週刊BCN 2005年05月16日vol.1088掲載

 東京ビッグサイト(江東区)で開催された「Display2005(第1回国際フラットパネルディスプレイ展)」で注目技術を発見した。東芝が4月15日に発表した「インテグラルイメージング方式(光線再生方式)」を採用した裸眼立体視ディスプレイ技術だ。裸眼立体視技術としてはメジャーな「レンチキュラ方式」をベースに、視差数を増やして視野角の拡大と画質面の向上を図ったものだという。

 ディスプレイ表面にカマボコ型の微少なレンズ群を配置し、光の進行方向を制御。ソース画像を縦方向に裁断(インターリーブ)した状態で、レンズ下部にある画素に配置すると、レンズから多方向に光が出て、空間に立体映像を結像させる仕組みだ。光学的に“実像”を作る方式のため、目の負担を軽減し、長時間の視聴にも向いている。

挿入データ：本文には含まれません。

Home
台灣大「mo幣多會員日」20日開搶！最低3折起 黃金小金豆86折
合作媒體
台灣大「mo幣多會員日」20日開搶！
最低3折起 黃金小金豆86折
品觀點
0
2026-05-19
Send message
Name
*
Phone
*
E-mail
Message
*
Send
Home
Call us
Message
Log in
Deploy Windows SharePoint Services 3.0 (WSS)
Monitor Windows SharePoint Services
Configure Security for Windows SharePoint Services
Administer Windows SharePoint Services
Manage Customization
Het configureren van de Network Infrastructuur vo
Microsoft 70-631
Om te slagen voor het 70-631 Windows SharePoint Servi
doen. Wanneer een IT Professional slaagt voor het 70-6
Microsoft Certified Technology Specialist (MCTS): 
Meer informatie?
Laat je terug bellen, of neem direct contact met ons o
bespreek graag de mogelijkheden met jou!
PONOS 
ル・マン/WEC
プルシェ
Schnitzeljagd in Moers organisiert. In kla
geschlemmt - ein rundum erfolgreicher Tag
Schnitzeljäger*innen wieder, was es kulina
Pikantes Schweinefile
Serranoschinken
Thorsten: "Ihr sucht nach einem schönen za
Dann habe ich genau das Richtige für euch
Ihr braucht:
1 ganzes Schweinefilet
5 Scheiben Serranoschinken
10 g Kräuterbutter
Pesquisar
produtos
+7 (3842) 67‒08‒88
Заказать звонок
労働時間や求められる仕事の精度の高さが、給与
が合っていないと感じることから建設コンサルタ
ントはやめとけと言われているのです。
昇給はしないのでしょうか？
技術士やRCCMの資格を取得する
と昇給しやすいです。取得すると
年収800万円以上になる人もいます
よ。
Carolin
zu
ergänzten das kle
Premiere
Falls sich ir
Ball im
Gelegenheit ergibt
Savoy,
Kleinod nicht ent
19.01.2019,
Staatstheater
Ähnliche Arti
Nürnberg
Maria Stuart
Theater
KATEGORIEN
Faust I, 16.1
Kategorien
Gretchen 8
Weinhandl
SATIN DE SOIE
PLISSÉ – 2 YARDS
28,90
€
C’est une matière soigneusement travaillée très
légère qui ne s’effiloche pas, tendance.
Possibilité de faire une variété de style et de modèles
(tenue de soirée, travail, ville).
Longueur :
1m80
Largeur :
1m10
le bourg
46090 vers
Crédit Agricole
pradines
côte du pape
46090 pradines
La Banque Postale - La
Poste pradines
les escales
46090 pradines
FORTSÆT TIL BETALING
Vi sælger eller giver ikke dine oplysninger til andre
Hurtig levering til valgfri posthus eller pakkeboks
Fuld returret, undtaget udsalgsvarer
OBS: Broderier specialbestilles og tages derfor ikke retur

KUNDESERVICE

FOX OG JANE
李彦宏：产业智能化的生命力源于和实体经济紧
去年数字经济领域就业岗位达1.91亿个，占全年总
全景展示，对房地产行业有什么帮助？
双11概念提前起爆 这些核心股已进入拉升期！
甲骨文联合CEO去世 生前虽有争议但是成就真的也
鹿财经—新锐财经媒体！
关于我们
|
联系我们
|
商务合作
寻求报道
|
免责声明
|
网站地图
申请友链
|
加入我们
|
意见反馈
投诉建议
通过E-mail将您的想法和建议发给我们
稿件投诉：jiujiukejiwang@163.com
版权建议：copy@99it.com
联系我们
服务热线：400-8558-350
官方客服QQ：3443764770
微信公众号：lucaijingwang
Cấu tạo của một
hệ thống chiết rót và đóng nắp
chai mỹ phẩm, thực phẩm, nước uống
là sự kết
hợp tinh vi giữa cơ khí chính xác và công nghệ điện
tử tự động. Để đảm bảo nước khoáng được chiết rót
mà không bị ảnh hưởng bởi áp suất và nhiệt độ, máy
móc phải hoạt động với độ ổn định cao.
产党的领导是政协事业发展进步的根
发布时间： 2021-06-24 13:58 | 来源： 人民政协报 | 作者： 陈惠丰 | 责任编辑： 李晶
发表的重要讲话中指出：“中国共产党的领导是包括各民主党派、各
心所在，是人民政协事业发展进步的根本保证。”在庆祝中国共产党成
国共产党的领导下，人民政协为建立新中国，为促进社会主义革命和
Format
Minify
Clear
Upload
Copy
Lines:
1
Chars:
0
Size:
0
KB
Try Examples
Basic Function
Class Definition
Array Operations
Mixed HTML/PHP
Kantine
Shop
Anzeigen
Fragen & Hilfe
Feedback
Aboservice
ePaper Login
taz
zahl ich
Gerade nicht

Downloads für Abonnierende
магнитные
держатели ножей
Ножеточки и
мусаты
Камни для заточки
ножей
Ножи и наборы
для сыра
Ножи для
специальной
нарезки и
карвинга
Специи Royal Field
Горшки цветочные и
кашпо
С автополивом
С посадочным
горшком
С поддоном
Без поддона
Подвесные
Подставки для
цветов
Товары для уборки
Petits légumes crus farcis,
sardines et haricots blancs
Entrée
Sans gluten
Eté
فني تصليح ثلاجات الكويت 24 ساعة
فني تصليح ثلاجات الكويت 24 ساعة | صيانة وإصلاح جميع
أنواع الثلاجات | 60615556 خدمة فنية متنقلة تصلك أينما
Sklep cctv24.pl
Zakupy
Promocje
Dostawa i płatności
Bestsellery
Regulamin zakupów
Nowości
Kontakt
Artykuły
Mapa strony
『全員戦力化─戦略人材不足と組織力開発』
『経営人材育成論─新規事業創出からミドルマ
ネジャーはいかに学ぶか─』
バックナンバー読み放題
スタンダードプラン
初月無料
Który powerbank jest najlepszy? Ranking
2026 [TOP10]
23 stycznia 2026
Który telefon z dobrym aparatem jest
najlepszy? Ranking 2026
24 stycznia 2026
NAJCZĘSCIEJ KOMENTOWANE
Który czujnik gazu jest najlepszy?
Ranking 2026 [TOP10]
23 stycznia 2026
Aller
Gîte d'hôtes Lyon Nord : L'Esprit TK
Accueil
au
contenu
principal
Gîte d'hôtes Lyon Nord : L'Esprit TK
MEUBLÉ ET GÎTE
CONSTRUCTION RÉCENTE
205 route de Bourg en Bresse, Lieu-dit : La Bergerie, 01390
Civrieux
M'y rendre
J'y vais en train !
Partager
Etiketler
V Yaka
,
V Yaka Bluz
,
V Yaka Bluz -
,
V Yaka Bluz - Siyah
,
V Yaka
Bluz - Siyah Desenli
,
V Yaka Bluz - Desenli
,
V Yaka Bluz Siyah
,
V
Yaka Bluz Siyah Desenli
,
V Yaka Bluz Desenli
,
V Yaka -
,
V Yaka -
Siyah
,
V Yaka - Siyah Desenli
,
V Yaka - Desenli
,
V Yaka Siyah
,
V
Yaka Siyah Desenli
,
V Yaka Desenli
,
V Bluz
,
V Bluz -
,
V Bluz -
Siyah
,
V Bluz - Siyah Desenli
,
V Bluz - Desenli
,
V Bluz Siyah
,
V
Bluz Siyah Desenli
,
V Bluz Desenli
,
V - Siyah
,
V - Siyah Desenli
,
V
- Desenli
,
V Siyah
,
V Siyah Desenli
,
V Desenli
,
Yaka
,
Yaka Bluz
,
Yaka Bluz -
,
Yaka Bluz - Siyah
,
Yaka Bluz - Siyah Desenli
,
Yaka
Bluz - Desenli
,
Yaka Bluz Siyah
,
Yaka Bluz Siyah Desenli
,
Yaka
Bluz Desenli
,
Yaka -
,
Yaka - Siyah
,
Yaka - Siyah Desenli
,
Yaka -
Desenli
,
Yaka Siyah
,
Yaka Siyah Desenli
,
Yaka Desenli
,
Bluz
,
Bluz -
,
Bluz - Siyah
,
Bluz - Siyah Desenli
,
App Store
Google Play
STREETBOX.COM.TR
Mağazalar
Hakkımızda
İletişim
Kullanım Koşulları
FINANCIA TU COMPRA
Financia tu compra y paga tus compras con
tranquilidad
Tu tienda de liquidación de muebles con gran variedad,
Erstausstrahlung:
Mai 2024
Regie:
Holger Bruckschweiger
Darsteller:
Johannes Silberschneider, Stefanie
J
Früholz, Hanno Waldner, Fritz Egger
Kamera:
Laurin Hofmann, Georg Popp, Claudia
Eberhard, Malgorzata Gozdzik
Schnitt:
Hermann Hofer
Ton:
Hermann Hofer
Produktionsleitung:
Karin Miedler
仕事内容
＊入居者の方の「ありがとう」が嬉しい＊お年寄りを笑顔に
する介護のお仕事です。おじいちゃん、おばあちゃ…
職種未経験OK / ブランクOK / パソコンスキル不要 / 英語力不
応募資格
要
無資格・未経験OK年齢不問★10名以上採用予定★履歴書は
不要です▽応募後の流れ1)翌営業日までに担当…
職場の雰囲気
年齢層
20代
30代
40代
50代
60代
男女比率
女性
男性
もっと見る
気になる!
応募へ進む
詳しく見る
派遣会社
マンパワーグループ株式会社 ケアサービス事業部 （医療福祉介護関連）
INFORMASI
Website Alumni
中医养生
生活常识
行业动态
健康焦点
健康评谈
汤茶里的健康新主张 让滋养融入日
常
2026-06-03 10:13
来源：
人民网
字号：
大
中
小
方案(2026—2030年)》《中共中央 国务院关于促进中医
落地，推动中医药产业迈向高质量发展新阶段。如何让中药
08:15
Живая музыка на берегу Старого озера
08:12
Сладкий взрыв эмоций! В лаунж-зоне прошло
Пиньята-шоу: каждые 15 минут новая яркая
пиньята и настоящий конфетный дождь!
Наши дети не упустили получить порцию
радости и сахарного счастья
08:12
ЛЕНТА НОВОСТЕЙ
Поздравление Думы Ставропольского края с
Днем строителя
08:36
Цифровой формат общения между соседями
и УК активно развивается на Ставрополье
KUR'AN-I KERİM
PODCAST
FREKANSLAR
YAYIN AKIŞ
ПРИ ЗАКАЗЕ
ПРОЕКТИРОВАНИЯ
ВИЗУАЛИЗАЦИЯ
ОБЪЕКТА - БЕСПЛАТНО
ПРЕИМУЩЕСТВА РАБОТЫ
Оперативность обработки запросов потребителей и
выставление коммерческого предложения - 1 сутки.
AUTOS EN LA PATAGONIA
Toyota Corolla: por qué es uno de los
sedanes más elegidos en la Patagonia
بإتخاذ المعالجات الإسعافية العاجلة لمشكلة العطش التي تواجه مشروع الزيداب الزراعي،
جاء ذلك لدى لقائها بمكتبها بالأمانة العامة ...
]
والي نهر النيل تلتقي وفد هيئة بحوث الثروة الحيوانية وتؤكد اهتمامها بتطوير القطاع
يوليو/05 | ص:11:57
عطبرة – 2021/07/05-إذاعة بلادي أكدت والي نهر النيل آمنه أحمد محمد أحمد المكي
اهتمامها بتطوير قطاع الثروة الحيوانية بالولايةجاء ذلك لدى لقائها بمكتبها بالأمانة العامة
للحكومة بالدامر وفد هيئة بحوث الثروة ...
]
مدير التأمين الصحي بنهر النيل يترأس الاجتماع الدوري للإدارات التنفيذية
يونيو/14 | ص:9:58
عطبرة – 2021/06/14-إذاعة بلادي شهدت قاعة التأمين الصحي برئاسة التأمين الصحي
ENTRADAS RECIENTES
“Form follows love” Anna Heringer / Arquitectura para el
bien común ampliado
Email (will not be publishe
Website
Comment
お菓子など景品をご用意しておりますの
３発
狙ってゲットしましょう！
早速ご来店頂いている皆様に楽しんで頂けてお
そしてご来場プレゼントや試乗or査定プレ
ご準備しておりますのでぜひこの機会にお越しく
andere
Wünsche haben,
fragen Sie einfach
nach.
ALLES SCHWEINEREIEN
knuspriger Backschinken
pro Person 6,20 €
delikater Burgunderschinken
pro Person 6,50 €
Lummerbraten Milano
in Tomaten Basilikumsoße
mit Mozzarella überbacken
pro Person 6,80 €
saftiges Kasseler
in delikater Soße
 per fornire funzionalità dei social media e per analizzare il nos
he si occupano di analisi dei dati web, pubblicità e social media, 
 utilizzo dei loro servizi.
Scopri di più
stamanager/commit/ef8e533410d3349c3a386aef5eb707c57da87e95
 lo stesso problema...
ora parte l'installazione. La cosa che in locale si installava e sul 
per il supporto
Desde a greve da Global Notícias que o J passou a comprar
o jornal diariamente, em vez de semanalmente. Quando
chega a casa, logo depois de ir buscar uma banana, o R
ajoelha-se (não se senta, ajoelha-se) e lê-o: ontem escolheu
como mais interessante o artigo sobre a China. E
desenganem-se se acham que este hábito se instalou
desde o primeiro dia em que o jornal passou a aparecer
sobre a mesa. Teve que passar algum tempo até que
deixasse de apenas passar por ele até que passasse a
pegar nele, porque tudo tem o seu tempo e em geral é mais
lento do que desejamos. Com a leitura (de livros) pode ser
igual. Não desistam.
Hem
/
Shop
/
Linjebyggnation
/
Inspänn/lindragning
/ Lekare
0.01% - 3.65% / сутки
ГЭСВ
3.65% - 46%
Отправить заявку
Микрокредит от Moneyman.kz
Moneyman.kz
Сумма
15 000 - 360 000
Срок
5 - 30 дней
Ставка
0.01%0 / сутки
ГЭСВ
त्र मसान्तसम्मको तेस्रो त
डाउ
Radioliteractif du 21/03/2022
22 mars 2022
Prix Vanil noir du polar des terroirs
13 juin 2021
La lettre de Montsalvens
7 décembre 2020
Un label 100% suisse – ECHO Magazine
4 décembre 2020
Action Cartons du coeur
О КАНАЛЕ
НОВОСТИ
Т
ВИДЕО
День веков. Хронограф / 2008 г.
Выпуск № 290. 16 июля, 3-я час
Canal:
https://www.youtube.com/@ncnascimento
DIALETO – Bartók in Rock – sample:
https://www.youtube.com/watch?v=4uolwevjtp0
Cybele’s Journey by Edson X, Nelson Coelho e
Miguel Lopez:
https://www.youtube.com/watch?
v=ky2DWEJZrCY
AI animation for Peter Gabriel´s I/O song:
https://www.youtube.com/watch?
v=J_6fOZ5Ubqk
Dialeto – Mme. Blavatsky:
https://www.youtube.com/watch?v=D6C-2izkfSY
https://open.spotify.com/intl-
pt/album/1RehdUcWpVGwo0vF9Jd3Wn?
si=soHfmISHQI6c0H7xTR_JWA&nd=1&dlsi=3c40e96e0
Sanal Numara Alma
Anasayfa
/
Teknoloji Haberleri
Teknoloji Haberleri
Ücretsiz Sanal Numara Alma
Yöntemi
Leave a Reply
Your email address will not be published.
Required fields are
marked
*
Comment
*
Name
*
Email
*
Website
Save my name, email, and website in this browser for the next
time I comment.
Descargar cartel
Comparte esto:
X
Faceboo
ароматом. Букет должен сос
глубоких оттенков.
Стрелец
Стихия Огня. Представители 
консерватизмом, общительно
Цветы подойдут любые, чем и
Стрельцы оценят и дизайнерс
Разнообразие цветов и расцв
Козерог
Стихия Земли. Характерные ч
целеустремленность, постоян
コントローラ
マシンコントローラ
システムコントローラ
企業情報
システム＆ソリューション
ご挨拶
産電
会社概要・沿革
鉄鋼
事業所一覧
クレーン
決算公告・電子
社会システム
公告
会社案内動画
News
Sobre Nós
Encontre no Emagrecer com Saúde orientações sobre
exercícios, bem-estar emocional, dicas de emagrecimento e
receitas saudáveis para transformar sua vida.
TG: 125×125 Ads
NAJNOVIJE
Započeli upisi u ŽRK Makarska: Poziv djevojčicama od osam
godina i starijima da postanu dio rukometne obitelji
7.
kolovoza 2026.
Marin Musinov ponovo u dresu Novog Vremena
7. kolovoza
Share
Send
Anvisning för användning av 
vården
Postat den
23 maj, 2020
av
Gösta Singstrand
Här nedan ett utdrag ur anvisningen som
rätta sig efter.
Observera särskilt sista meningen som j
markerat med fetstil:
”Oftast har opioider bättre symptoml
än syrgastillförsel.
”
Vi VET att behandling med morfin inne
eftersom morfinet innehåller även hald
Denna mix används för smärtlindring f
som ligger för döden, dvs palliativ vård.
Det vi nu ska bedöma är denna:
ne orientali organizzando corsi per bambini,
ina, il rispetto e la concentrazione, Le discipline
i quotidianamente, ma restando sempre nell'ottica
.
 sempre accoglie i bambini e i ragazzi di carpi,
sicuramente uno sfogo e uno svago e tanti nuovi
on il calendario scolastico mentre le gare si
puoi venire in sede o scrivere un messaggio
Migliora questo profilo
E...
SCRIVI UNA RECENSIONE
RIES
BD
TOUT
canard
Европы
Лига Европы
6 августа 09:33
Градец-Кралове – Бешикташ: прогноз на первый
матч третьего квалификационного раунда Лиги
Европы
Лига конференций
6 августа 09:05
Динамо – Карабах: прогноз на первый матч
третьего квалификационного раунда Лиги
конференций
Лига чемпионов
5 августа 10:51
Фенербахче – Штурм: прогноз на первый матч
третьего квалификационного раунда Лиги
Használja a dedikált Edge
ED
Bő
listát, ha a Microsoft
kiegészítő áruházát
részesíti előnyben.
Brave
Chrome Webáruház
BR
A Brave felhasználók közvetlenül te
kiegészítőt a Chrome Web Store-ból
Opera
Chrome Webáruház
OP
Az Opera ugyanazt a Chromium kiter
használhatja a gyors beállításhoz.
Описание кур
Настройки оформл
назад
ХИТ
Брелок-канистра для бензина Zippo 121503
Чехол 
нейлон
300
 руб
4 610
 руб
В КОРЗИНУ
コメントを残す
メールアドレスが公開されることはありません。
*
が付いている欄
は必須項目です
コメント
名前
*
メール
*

 映像ソースには、12ないし16方向から撮影した平面画像もしくは相当するCG(コンピュータグラフィックス)データを使用(16視差)する。視差数が少ないと立体視できる範囲が狭かったり、見る位置によって3D映像が不自然に切り換わるといった問題が生じるが、正面から左右30度程度の範囲であれば、どこからでも自然な立体映像を見ることが可能だ。横から見ても像は歪まず、顔を動かすと表示した物体の側面が見えてくる。

 従来の裸眼立体ディスプレイは、右目と左目の視差を利用して立体感を感じさせる方式が主流だ。この方式では正しく立体視できる角度が限られ、目が疲れやすい。しかし、インテグラルイメージング方式の採用で目の負担も軽減でき、長時間の閲覧にも疲れないこともメリットの1つだという。

 展示されていたサンプルの画面解像度は480×300ドット。地上アナログ放送並みの品質で、展示映像やビデオゲームなどが立体表示されていた。教育展示やアーケードゲーム向けが実機開発のコンセプトという。ゲームでは、立体的に凹凸があるように見えるフィールドをキャラクターが動き、タッチパネルを組み合わせることで、指さした地点にキャラクターが移動する、といったことが実現できるようだ。

 応用分野としては、ゲーム以外にも、電子書籍閲覧や飲食店や販売店でのバーチャルメニュー、設計支援などが挙げられている。東芝では、今後さらに開発を進めていく方針。現時点で技術的な問題点はクリアされており、要望があればすぐにでもサンプルを提供できる態勢にあるとしている。また、2010年にはテレビへの導入も視野に入れているという。